The PaymentVision Blog

student loan debt report 2017

Managing America’s Student Loan Debt

Since 2013, the Consumer Finance Protection Bureau (CPFB) has received thousands of comments about America’s student loan practices. The agency’s oversight and interventions can’t come soon enough, as the country’s secondary education students amass ever-increasing levels of student loan debt.

A Rising Tide of Difficult Debt

Recent statistics indicate that American college students are incurring more loan debt than ever before:

A Short-Term Build Up With a Long-Term Impact

In 1965, President Lyndon B. Johnson proposed the Higher Education Opportunity Act (HEA) to facilitate access to higher education opportunities for millions of people. In the five decades since the Act’s enactment, the student loan industry has grown into a complex and complicated financial network where federal student loans are administered primarily by only five federal loan servicing agencies (Navient, AES/PHESS, Nelnet, Great Lakes and ACS Education Services), while privately issued loans come from hundreds of other sources. Without a nation-wide overseer to protect against fraud and abuse, the student loan business succeeded in trapping millions of borrowers in loans they couldn’t afford. Consequently, many student borrowers (and family members who assumed the debt on their behalf) now find themselves with loan loads that may be impossible to repay, while eroding the future of the borrower.

The CFPB Wades In with Annual Student Loan Debt Report

Many of those student loan consumers turned to the CFPB for assistance dealing with their loan contracts. In the 2016-2017 calendar year, the CFPB received approximately 12,900 complaints about the actions of over 150 lending and servicing companies covering virtually every aspect of the loan repayment life cycle.

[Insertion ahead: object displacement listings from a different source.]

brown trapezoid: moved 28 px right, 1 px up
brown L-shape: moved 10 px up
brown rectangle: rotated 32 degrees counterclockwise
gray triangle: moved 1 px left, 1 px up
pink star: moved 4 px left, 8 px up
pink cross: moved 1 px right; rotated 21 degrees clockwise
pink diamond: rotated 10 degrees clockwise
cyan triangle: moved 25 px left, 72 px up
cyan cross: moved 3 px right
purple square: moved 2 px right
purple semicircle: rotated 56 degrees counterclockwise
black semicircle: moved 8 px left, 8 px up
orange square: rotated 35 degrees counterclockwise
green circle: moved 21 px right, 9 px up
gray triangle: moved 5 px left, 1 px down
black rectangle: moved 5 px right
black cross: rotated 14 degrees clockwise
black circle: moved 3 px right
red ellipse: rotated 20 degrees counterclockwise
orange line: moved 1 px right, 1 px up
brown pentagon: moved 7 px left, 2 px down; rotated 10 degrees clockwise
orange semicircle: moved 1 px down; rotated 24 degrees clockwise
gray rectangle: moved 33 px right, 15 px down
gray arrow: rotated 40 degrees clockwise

Complaints About Federal Loan Servicers

The HEA put into law a series of protections for borrowers of federal student loans to ensure they had the resources to avoid delinquencies and defaults and to repay their loans successfully. However, thousands of borrowers reported significant difficulties accessing those protections through their loan servicing agency.

Income-Driven Loan (IDR) Protections

Almost all federal loan borrowers are entitled to have their monthly loan payment amount calibrated according to their monthly income. Enrolling in an IDR program gives them that opportunity, so their loan payments don’t impede their ability to cover their living expenses.

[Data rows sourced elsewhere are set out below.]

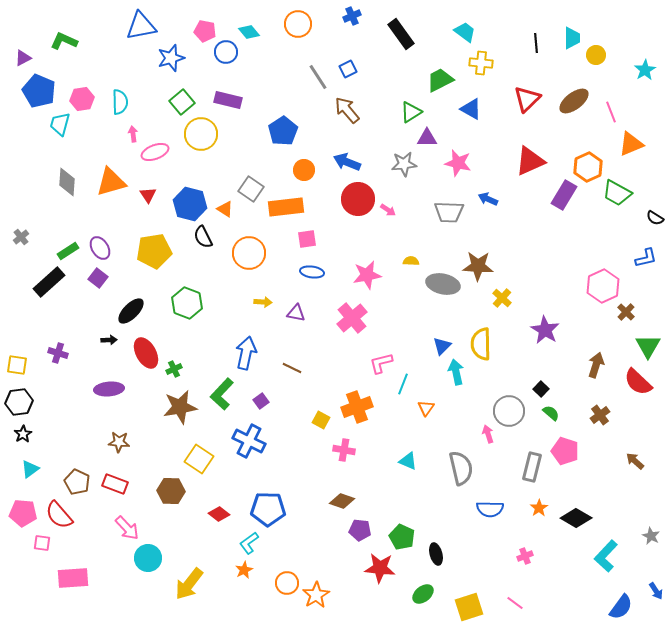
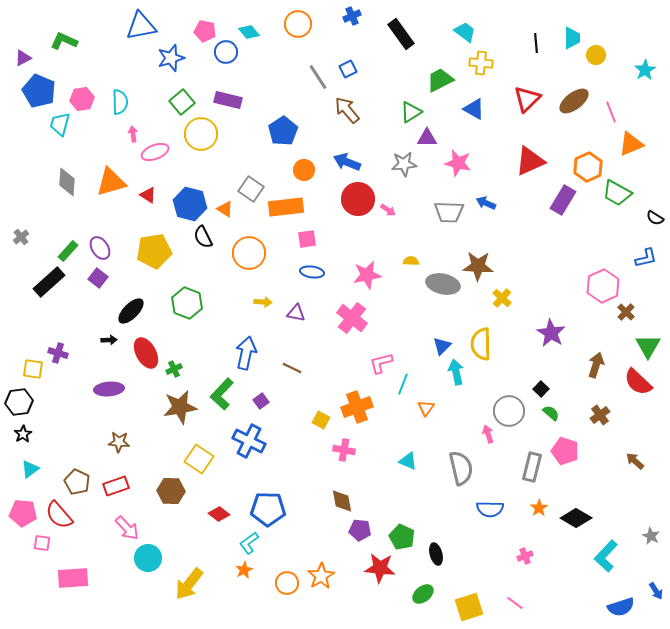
blue triangle at (471, 109): moved 3 px right
red triangle at (148, 195): rotated 24 degrees counterclockwise
purple rectangle at (564, 195): moved 1 px left, 5 px down
blue arrow at (488, 199): moved 2 px left, 4 px down
green rectangle at (68, 251): rotated 15 degrees counterclockwise
pink cross at (352, 318): rotated 12 degrees counterclockwise
purple star at (545, 330): moved 6 px right, 3 px down
yellow square at (17, 365): moved 16 px right, 4 px down
red rectangle at (115, 484): moved 1 px right, 2 px down; rotated 40 degrees counterclockwise
brown diamond at (342, 501): rotated 60 degrees clockwise
orange star at (316, 595): moved 5 px right, 19 px up
blue semicircle at (621, 607): rotated 36 degrees clockwise
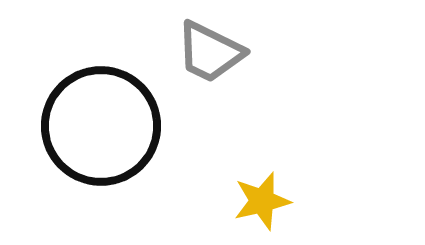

However, many borrowers were unable to enroll in their IDR plan because of challenges presented by the loan servicing company, including lost paperwork, delays, insufficient customer services and inconsistent application processing. The CFPB discovered several common occurrences across the servicing sector that caused borrowers to incur increased loan costs, reduced benefits and imposed longer loan repayment periods:

  • Unstructured review periods of supporting documentation left consumers paying more than they should have for months at a time.
  • Some agencies suspended loan contract terms during the annual recertification process rather than permit borrowers to continue making the old payment while the agency recalibrated the monthly payment.
  • Students with older loans have the right to consolidate them to access newer benefits. Many submitted complaints that they experienced the same types of costly delays during that process as did students with newer loans.

Vulnerable Borrower Groups Also Experienced Challenges

Students and borrowers who have vulnerabilities are the most severely impacted by servicing company obstacles.

Older Borrowers

Unlike younger borrowers, older borrowers (many of whom are carrying the debt on behalf of a family member) suffer more difficult financial constraints if they default. By law, Social Security benefits can be offset to repay federal student loans, which can devastate the lives of seniors on fixed incomes.

Disabled Borrowers

Borrowers with permanent disabilities also face heightened economic challenges when loan servicers fail to provide legally required services. Like seniors, their disability benefits can be offset by delayed or reduced payments. And many face servicer-based obstacles when attempting to obtain a legally authorized discharge based on their disability.

Even after the discharge of the loans goes through, borrowers often find that their servicing company shares erroneous information with credit reporting agencies, which generates even more confusion and disarray.

Service Member Borrowers

Service members receive additional student loan benefits through federal law, and many of them complained that their loan servicing company does not provide those benefits.

Private Student Loan Services

Students who receive loans from private financial sources report many of the same complaints as those who take on federal student loan obligations; almost two-thirds of these complaints concerned challenges with their lender or servicer.

Servicing Company Data

Of the five major student loan servicing companies that handle both federal and private loans, Navient received the largest number of complaints — over 60 percent — about its handling of private and federal loans. AES/PHEAA was second, amassing 15 percent of the total.

Private loan servicers also scored poorly with borrowers: 49 percent of the complaints about SLM Corporation were about inadequate services, while borrowers made those same complaints in 71 percent of the challenges with Discover Bank and 72 percent of the concerns about Wells Fargo.

The HEA law is in place to ensure that America’s college students can access the resources they need to achieve a degree or diploma. The CFPB is working hard to help them achieve that goal.